From the results in Table 7, soymilk gelled foods with freezing resistance within the permissible range can be obtained without performing a cooling step after the heat treatment step of soymilk, and the temperature is 80 ° C. or lower (5 ° C lower than the product temperature of the heat treatment step). It was found that a soymilk gelled food having excellent freezing resistance can be obtained by performing a step of cooling to a temperature of 65 ° C. or lower (more preferably 65 ° C. or lower than the product temperature of the heat treatment step).
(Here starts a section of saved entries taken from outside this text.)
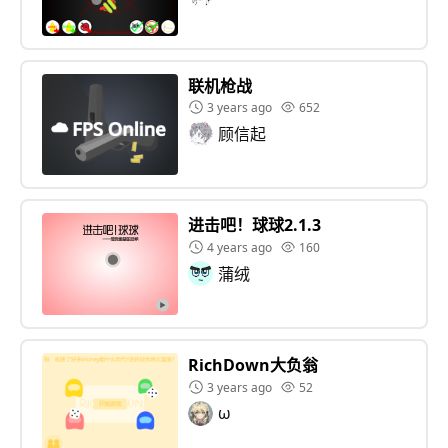
联机枪战
3 years ago
652
顾信起
进击吧！球球2.1.3
4 years ago
160
蒲绒
RichDown大负翁
3 years ago
52
ω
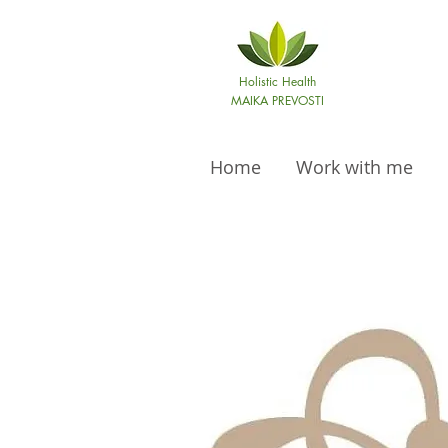
Holistic Health
MAIKA PREVOSTI
Home
Work with me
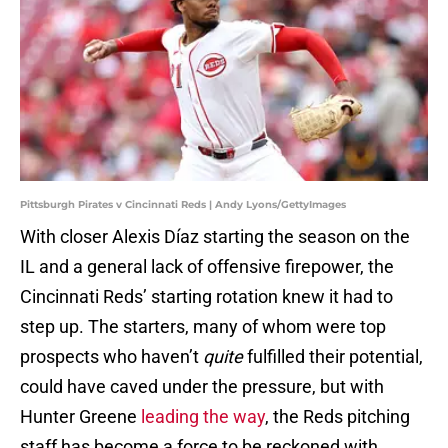
Pittsburgh Pirates v Cincinnati Reds | Andy Lyons/GettyImages
With closer Alexis Díaz starting the season on the
IL and a general lack of offensive firepower, the
Cincinnati Reds’ starting rotation knew it had to
step up. The starters, many of whom were top
prospects who haven’t
quite
fulfilled their potential,
could have caved under the pressure, but with
Hunter Greene
leading the way
, the Reds pitching
staff has become a force to be reckoned with.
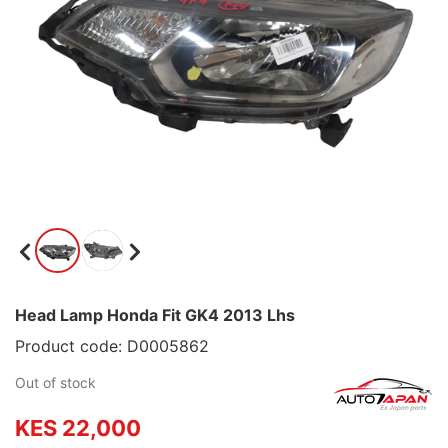
Head Lamp Honda Fit GK4 2013 Lhs
Product code: D0005862
Out of stock
KES 22,000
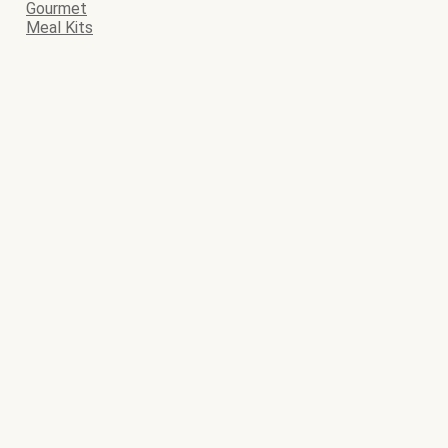
Gourmet
Meal Kits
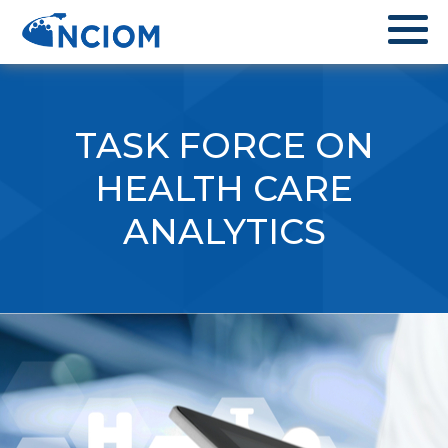
TASK FORCE ON
HEALTH CARE
ANALYTICS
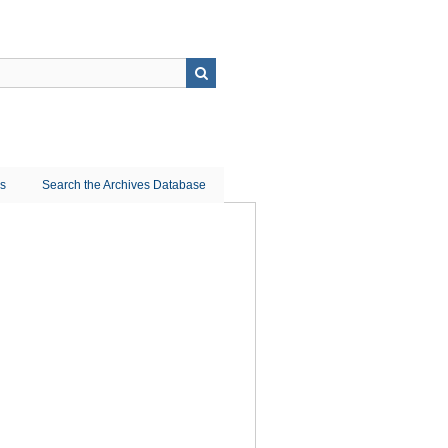
ns
Search the Archives Database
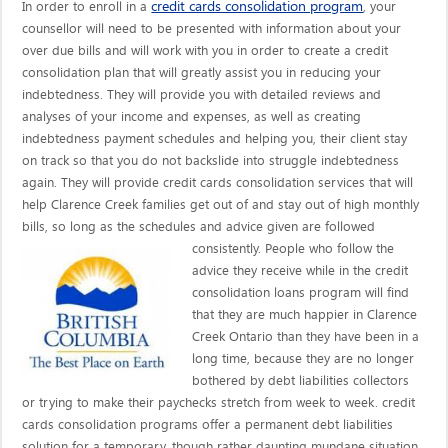
credit cards consolidation program
In order to enroll in a
, your
counsellor will need to be presented with information about your
over due bills and will work with you in order to create a credit
consolidation plan that will greatly assist you in reducing your
indebtedness. They will provide you with detailed reviews and
analyses of your income and expenses, as well as creating
indebtedness payment schedules and helping you, their client stay
on track so that you do not backslide into struggle indebtedness
again. They will provide credit cards consolidation services that will
help Clarence Creek families get out of and stay out of high monthly
bills, so long as the schedules and advice given are
followed
consistently. People who follow the
advice they receive while in the credit
consolidation loans program will find
that they are much happier in Clarence
Creek Ontario than they have been in a
long time, because they are no longer
bothered by debt liabilities collectors
or trying to make their paychecks stretch from week to week. credit
cards consolidation programs offer a permanent debt liabilities
solution for a temporary, though rather daunting mundane situation.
[Test 6 Test of commercial soymilk]
Commercially available "unadjusted soymilk" (manufactured by Fuji Oil Co., Ltd.), "delicious unadjusted soymilk" (manufactured by Kikkoman Soy Foods), "organic soymilk" (manufactured by Tokyo Meiraku), "organic" instead of the soymilk of Production Example 1. A frozen soymilk gelled food was produced according to Production Example 2 using “Soymilk unadjusted” (manufactured by Marusan Eye Co., Ltd.). In each case, water separation and texture change did not occur before and after freezing and thawing, and the same sensory evaluation results as in Example 2 were obtained.

Claims (8)

A soymilk gelled food in which a solution containing pretreated soymilk is solubilized with a gelling agent, and the pretreated soymilk is treated by heating the soymilk at a product temperature of 70 to 100 ° C. for 5 minutes. Soymilk gelled foods, which are soymilk and contain trehalose and / or oligosaccharides (provided that the properties of the pretreated soymilk are such that the pretreated soymilk is centrifuged at 1400 G for 10 minutes. Except when the amount of soymilk precipitated is 1.2% by volume or less of the pretreated soymilk). The soymilk gelled food according to claim 1, wherein the pretreated soymilk is a soymilk obtained by subjecting the pretreated soymilk to a process of cooling the soymilk so that the product temperature of the soymilk is 5 ° C. or higher lower than the heat treatment temperature following the heat treatment. The soymilk gelled food according to claim 1 or 2, further comprising processed starch. A frozen soymilk gelled food obtained by freezing the soymilk gelled food according to any one of claims 1 to 3. A pretreatment step including heating the soymilk at a product temperature of 70 to 100 ° C. for 5 minutes, and heating by adding a gelling agent, trehalose and / or oligosaccharide and arbitrary water to the pretreated soymilk. A method for producing soymilk gelled food, which comprises a step of dissolving, then cooling and immobilizing (however, the nature of the pretreated soymilk is that the pretreated soymilk was centrifuged at 1400 G for 10 minutes. Except when the amount of precipitation is 1.2% by volume or less of the pretreated soymilk). The method according to claim 5, wherein in the pretreatment step, a treatment for cooling the soymilk so that the product temperature of the soymilk is 5 ° C. or more lower than the heat treatment temperature is performed following the heat treatment. The method according to claim 5 or 6, wherein the modified starch is further added in the non-fluidization step. A method for producing a frozen soymilk gelled food, which comprises a step of freezing the soymilk gelled food obtained by the production method according to any one of claims 5 to 7.